▸ PETIKAN TEKS:

-- P. Ari Subagyo
APAKAH tiap orang Rusia pada waktu Lenin mendirikan Soviet Rusia merdeka telah dapat membaca dan menulis? Tidak, tuan-tuan yang terhormat! Di seberang ’jembatan emas’ yang diadakan oleh Lenin itulah Lenin baru mengadakan radio-station, baru mengadakan sekolah, baru mengadakan Creche, baru mengadakan Djnepprostoff!” (Soekarno di depan sidang BPUPKI, 1 Juni 1945).
Dalam pidato yang menandai lahirnya Pancasila itu, Soekarno menyebut politieke onafhankelijkheid (kemerdekaan politik) sebagai ”jembatan emas”. Artinya, kemerdekaan bukan akhir perjuangan, tetapi sekadar sarana.
Soekarno menjelaskan, ”Di dalam Indonesia merdeka, kita melatih pemuda kita agar menjadi kuat. Di dalam Indonesia merdeka kita menyehatkan rakyat sebaik- baiknya. Inilah maksud saya dengan perkataan ’jembatan’. Di seberang ’jembatan emas’ inilah kita baru leluasa menyusun masyarakat Indonesia merdeka yang gagah, kuat, sehat, kekal, dan abadi.”
Ludwig Wittgenstein (1889-1951) yang satu dekade lebih tua dari Soekarno (1901-1970) mungkin tidak pernah mendengar pidato sang proklamator itu. Jika mendengar, Wittgenstein pasti menyebut Soekarno sedang melakukan Sprachspiel atau permainan bahasa. Menyebut kemerdekaan sebuah negara-bangsa sebagai ”jembatan emas” adalah wujud nyata permainan bahasa.

▸ DATA MENTAH:
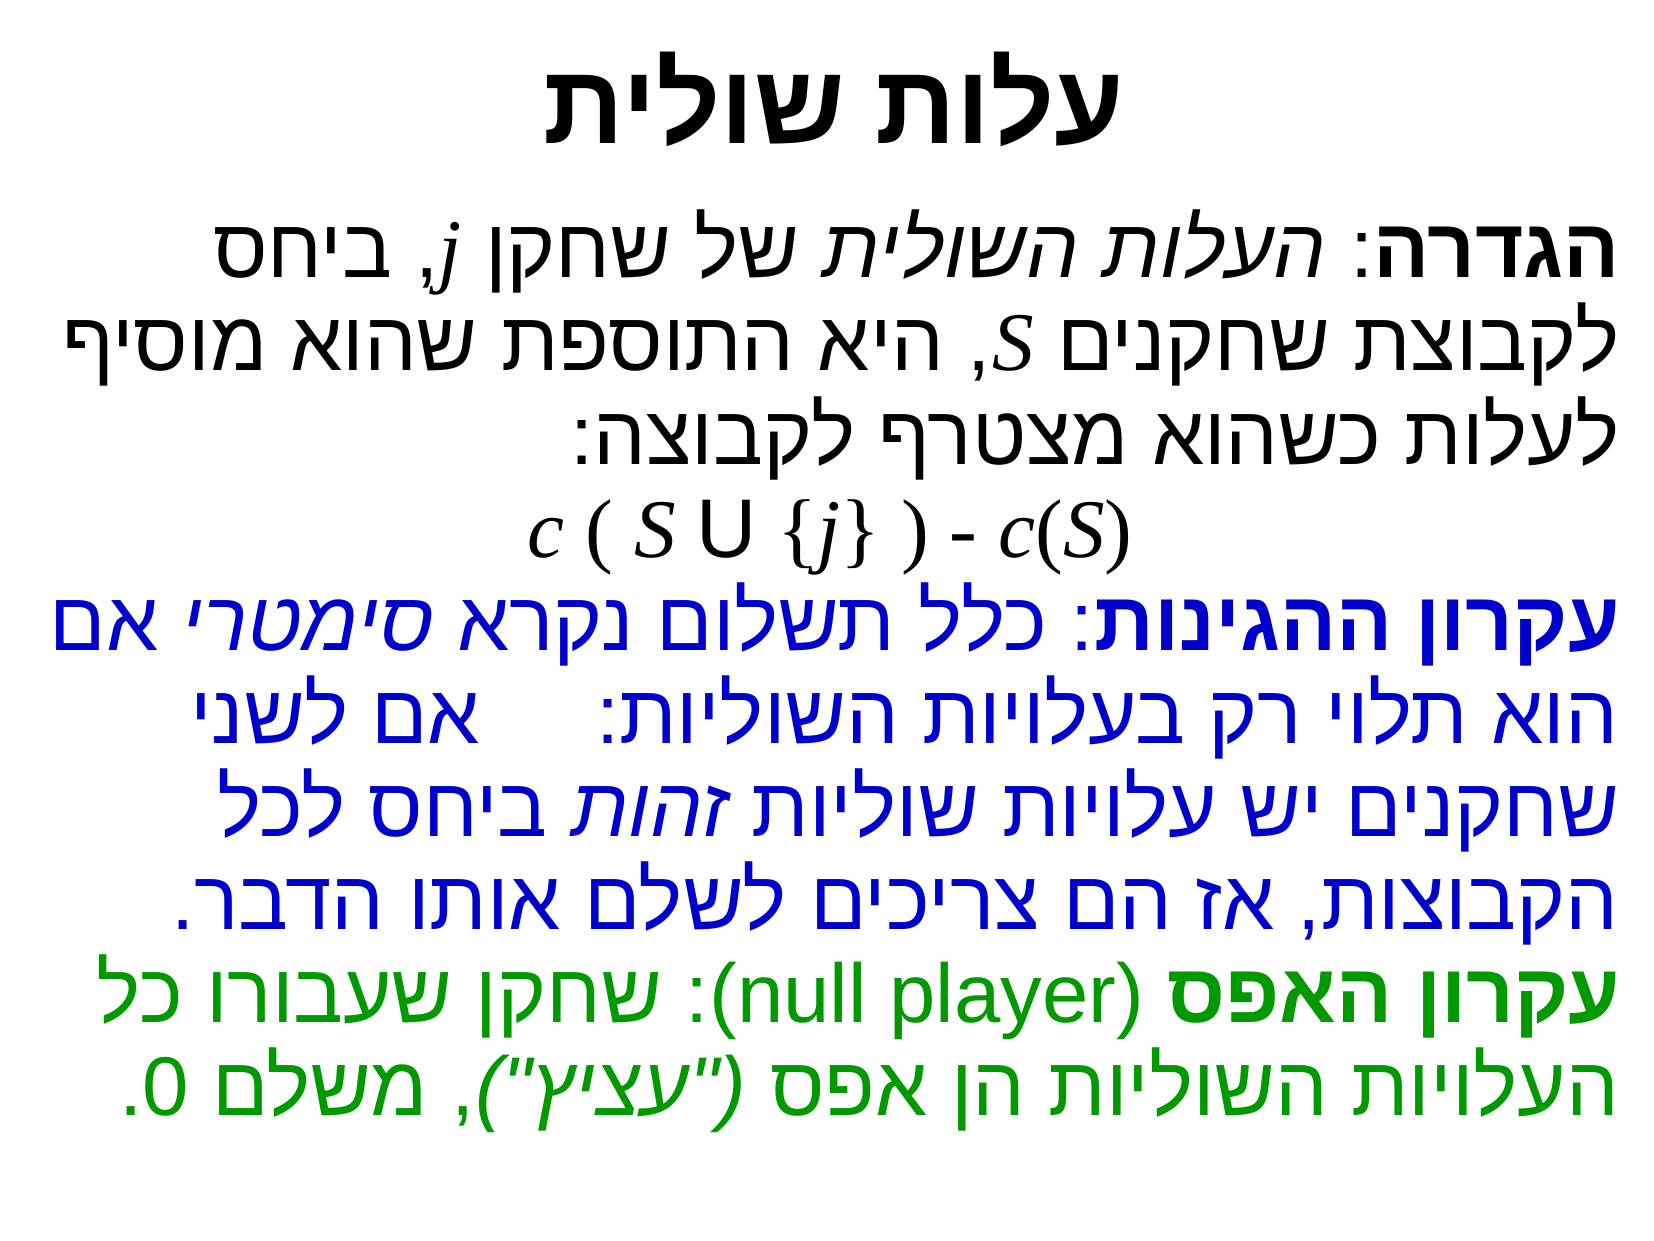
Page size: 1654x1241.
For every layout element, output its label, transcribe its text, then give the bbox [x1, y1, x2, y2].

text_box הגדרה: העלות השולית של שחקן j, ביחס לקבוצת שחקנים S, היא התוספת שהוא מוסיף לעלות כשהוא מצטרף לקבוצה: c ( S U {j} ) - c(S) עקרון ההגינות: כלל תשלום נקרא סימטרי אם הוא תלוי רק בעלויות השוליות: אם לשני שחקנים יש עלויות שוליות זהות ביחס לכל הקבוצות, אז הם צריכים לשלם אותו הדבר. עקרון האפס (null player): שחקן שעבורו כל העלויות השוליות הן אפס ("עציץ"), משלם 0. [15, 195, 1636, 1234]
title עלות שולית [15, 0, 1654, 215]
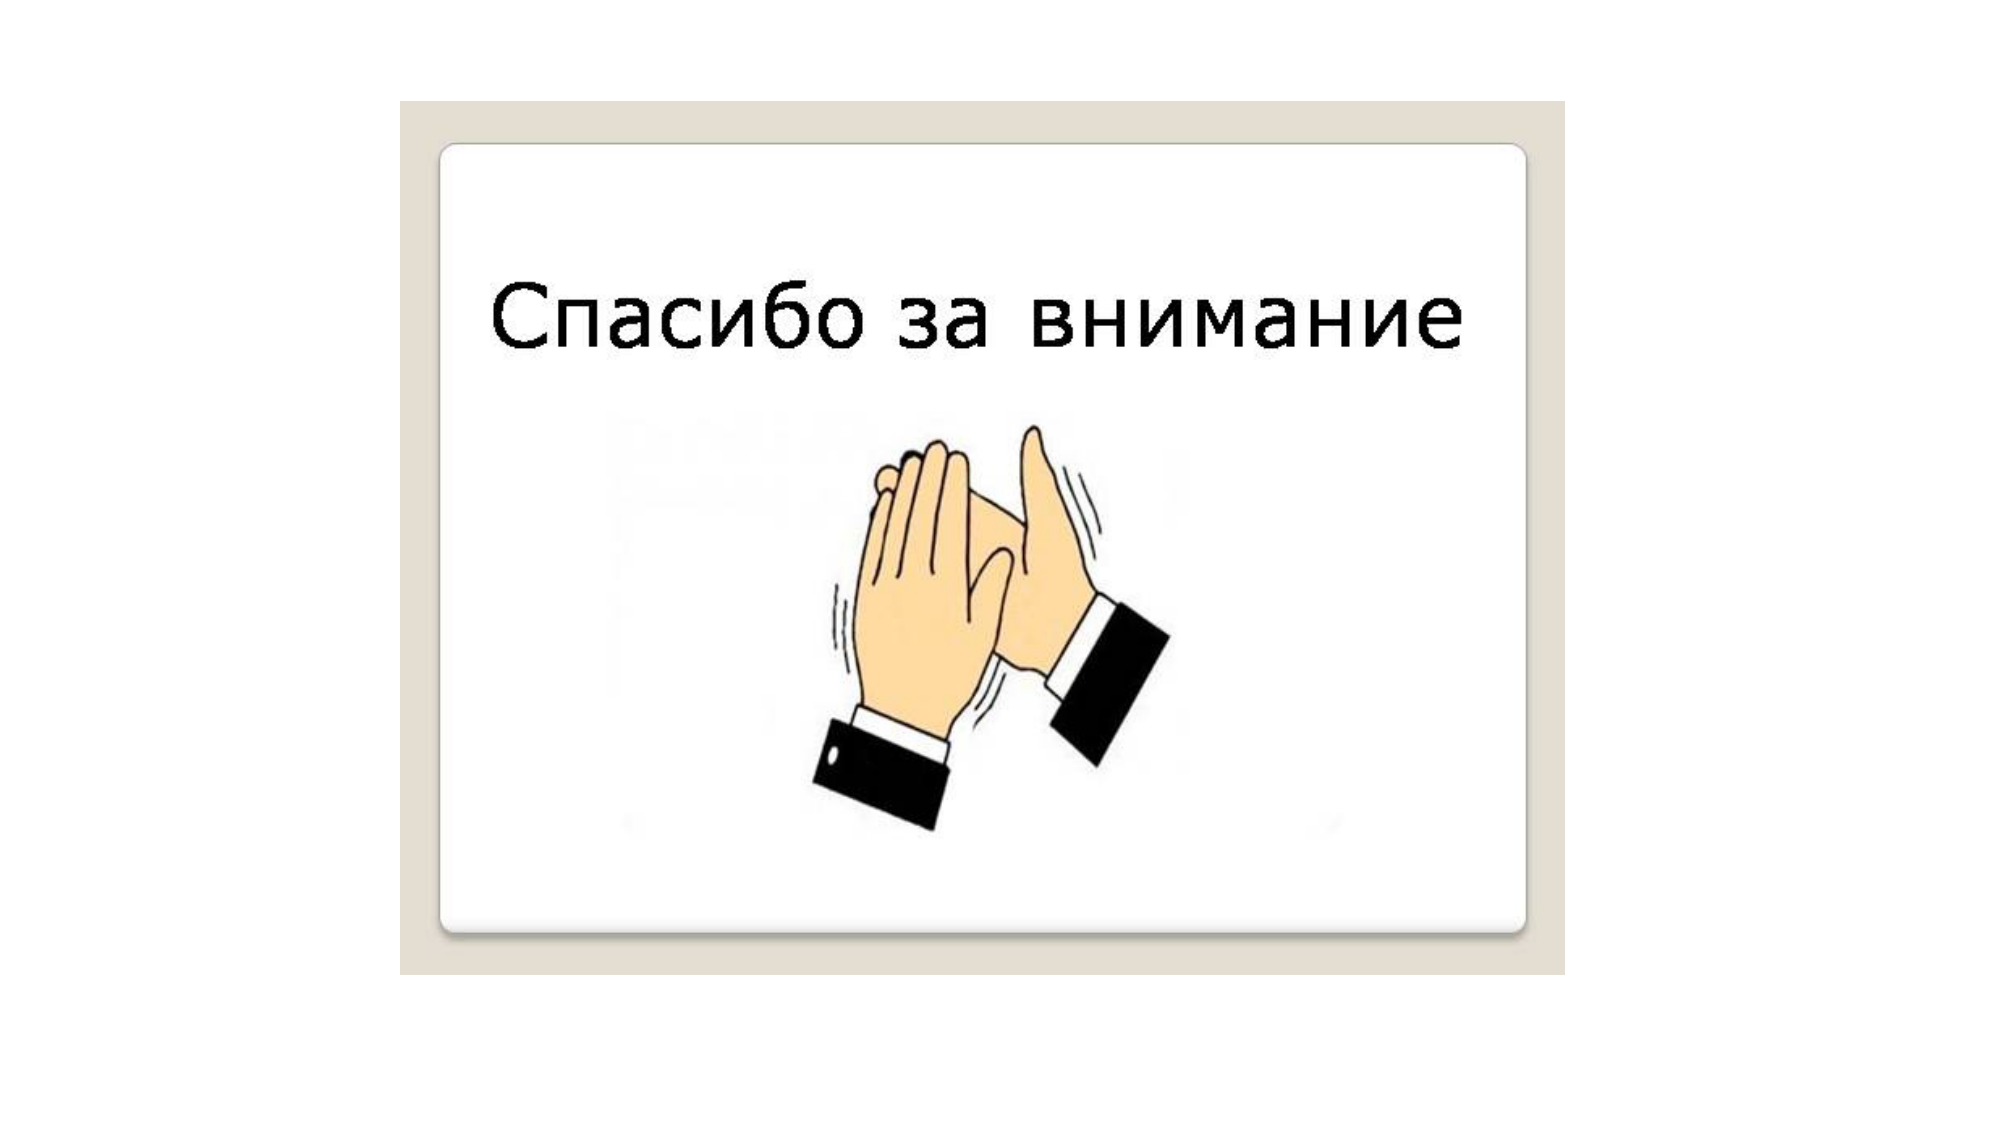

▸ YANG HARUS DIKERJAKAN:
A. Jawab pertanyaan berikut berdasarkan petikan teks:
(i) Pada tanggal berapa Soekarno berpidato di depan sidang BPUPKI?
(ii) Istilah apa yang disebut Soekarno sebagai "jembatan emas"?
(iii) Pada tahun berapa Ludwig Wittgenstein lahir dan wafat?
B. Tuliskan ulang bagian petikan teks dari "-- P. Ari Subagyo" sampai "tetapi sekadar sarana." tanpa mengubah satu kata pun.

▸ JAWABAN:
A.
(i) 1 Juni 1945.
(ii) Politieke onafhankelijkheid (kemerdekaan politik).
(iii) Lahir tahun 1889 dan wafat tahun 1951.

B.
-- P. Ari Subagyo
APAKAH tiap orang Rusia pada waktu Lenin mendirikan Soviet Rusia merdeka telah dapat membaca dan menulis? Tidak, tuan-tuan yang terhormat! Di seberang ’jembatan emas’ yang diadakan oleh Lenin itulah Lenin baru mengadakan radio-station, baru mengadakan sekolah, baru mengadakan Creche, baru mengadakan Djnepprostoff!” (Soekarno di depan sidang BPUPKI, 1 Juni 1945).
Dalam pidato yang menandai lahirnya Pancasila itu, Soekarno menyebut politieke onafhankelijkheid (kemerdekaan politik) sebagai ”jembatan emas”. Artinya, kemerdekaan bukan akhir perjuangan, tetapi sekadar sarana.